**Task instructions:**
This task calls for copying each line below that contains "list".

**Saved entries:**
----------

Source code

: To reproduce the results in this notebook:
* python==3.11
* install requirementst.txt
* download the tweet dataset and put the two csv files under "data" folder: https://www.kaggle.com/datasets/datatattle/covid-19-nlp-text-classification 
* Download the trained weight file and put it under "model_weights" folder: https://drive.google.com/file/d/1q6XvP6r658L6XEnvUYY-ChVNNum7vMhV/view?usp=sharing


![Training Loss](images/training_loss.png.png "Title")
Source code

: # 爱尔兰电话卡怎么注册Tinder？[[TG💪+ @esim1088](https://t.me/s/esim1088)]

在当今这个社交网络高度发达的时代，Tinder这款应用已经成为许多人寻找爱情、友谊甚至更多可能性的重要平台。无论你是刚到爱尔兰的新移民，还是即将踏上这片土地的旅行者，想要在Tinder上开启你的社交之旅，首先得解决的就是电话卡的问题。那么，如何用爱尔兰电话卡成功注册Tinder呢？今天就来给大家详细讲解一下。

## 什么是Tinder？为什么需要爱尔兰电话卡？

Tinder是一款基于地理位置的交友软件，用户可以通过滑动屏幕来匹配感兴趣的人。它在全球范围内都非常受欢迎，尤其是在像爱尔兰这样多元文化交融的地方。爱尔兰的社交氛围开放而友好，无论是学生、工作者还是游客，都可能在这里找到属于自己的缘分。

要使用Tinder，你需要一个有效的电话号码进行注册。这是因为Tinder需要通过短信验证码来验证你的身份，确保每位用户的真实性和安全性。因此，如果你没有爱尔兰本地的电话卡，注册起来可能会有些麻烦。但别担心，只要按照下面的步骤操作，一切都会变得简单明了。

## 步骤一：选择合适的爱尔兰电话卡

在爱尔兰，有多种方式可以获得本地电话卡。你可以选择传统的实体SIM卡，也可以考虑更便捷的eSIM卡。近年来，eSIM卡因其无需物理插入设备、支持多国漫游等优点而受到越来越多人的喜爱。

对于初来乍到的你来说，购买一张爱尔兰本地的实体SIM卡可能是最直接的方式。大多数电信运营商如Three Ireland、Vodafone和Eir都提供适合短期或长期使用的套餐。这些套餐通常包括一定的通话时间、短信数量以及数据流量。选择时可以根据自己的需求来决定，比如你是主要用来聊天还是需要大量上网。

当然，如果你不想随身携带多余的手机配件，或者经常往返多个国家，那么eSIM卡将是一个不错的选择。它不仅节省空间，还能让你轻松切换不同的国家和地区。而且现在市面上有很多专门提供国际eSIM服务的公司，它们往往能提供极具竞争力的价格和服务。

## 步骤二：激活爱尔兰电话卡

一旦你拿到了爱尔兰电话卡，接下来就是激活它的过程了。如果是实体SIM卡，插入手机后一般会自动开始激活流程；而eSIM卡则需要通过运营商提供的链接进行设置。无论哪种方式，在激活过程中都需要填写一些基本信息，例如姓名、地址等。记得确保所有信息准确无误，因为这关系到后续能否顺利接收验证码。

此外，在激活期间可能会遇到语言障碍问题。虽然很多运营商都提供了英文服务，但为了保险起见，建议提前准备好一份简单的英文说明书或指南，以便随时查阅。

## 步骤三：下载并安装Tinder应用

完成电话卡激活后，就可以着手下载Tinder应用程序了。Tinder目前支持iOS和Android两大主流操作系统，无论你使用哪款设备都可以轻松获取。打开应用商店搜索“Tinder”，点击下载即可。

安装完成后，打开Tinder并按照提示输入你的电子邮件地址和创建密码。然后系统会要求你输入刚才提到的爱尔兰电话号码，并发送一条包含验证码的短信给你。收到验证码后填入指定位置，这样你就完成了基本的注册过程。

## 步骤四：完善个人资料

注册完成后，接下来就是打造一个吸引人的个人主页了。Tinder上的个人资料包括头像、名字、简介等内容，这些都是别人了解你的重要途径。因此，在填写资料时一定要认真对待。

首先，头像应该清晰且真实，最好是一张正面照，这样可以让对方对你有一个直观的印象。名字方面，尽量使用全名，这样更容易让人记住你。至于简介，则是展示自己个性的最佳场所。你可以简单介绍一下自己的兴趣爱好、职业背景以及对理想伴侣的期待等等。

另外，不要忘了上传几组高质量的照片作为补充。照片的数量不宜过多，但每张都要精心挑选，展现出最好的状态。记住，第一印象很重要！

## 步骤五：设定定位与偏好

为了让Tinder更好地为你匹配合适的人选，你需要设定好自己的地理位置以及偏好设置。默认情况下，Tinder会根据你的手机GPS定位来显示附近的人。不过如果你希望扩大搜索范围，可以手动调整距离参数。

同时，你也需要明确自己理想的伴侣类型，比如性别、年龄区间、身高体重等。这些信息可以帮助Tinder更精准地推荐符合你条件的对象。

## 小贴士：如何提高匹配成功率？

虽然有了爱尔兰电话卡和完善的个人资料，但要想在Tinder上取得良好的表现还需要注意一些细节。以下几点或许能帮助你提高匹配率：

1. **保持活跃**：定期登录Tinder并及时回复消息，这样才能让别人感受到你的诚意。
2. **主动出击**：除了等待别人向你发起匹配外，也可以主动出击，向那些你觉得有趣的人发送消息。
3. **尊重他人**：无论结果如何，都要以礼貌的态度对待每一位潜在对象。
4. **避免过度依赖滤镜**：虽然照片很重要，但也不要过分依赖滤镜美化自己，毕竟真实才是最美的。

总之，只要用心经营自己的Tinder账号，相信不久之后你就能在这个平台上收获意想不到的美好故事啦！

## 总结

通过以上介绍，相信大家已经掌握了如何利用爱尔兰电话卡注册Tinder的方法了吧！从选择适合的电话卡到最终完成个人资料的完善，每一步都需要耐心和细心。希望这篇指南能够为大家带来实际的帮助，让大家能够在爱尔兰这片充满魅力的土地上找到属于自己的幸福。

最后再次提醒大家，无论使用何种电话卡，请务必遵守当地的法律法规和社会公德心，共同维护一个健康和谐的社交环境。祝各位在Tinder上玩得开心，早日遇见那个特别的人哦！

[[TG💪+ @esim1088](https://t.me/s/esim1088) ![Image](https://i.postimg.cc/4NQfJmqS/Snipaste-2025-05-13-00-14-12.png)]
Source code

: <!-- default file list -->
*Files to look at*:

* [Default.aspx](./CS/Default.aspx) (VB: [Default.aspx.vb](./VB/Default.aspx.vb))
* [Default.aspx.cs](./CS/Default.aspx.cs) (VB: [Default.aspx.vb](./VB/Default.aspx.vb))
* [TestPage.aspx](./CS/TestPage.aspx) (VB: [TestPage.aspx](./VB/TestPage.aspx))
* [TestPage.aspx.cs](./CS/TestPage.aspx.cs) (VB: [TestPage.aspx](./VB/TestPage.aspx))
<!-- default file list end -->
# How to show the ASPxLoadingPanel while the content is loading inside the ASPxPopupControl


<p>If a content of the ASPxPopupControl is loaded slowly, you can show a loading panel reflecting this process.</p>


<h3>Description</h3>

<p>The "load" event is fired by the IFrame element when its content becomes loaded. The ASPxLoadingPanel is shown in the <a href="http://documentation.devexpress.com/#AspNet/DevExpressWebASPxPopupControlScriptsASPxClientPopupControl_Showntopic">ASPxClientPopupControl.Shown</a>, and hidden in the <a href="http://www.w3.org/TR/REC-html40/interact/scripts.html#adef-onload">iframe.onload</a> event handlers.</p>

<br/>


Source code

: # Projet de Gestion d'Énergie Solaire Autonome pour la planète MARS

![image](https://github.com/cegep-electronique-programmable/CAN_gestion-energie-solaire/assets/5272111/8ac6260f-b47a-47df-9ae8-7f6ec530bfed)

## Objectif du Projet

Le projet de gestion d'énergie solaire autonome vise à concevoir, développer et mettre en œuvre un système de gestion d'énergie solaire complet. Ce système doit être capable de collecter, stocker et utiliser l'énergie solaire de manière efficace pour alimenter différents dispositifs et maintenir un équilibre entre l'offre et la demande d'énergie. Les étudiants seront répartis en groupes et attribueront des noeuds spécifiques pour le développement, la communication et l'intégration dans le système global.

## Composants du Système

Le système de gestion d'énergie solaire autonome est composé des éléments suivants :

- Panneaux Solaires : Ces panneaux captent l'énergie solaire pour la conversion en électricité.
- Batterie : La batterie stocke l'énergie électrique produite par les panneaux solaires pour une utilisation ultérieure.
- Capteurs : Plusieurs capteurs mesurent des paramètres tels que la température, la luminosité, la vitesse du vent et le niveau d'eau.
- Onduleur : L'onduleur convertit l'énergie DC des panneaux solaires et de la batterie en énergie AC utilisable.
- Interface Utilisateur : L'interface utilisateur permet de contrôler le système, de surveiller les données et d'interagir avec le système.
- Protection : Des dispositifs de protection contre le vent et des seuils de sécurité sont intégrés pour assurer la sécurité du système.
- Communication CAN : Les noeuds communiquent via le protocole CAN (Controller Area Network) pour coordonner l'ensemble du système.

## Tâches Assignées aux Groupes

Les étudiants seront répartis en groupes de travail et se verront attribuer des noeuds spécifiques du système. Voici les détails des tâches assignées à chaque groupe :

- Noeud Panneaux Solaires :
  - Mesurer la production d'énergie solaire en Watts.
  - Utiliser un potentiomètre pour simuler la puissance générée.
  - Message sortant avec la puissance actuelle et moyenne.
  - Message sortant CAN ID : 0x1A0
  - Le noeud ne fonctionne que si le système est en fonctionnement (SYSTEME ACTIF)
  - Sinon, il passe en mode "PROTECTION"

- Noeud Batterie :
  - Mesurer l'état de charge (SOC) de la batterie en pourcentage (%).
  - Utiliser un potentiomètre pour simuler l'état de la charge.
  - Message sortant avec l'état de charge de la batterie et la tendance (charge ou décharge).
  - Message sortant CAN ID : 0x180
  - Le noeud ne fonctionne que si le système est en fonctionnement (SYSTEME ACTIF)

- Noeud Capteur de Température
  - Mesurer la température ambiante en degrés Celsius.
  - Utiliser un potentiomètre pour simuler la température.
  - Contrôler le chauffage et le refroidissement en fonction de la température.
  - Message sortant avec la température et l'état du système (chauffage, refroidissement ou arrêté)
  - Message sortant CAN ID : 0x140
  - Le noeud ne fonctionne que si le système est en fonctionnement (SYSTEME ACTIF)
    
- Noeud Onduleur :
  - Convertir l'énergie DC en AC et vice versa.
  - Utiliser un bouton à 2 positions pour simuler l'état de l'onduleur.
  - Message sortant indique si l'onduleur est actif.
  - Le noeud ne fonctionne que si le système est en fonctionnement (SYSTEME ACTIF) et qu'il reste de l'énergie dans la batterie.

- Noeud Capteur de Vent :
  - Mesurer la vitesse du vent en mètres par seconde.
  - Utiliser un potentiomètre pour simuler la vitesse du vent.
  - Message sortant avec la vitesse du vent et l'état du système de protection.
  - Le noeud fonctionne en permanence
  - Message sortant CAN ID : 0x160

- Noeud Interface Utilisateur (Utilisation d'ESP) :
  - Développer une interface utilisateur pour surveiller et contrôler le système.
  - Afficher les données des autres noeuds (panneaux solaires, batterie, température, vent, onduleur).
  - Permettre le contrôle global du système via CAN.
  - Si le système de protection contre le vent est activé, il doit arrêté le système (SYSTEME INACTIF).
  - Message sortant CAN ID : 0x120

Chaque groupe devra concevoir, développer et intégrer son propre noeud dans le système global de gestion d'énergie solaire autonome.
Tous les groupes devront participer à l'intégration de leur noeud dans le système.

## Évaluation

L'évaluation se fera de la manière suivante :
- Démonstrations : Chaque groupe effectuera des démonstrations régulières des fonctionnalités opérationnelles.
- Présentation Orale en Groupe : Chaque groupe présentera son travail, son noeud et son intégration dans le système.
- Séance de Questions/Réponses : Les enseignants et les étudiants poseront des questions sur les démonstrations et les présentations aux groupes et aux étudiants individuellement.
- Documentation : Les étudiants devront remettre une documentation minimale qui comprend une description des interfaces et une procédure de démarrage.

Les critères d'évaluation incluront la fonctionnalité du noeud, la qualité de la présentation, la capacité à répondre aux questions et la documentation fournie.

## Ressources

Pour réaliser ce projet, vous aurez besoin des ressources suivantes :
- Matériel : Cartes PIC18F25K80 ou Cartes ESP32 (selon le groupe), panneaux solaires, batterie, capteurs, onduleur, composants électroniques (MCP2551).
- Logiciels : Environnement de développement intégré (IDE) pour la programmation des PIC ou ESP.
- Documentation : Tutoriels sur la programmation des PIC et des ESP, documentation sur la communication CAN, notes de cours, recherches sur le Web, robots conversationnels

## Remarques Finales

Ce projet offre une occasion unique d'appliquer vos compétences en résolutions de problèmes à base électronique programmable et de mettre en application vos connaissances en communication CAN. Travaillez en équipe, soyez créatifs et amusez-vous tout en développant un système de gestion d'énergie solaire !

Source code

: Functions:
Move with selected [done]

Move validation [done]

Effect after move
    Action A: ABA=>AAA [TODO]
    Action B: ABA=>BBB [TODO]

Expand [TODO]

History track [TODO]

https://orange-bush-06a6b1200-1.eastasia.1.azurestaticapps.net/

----------

**Result of the exercise:**
: <!-- default file list -->
<!-- default file list end -->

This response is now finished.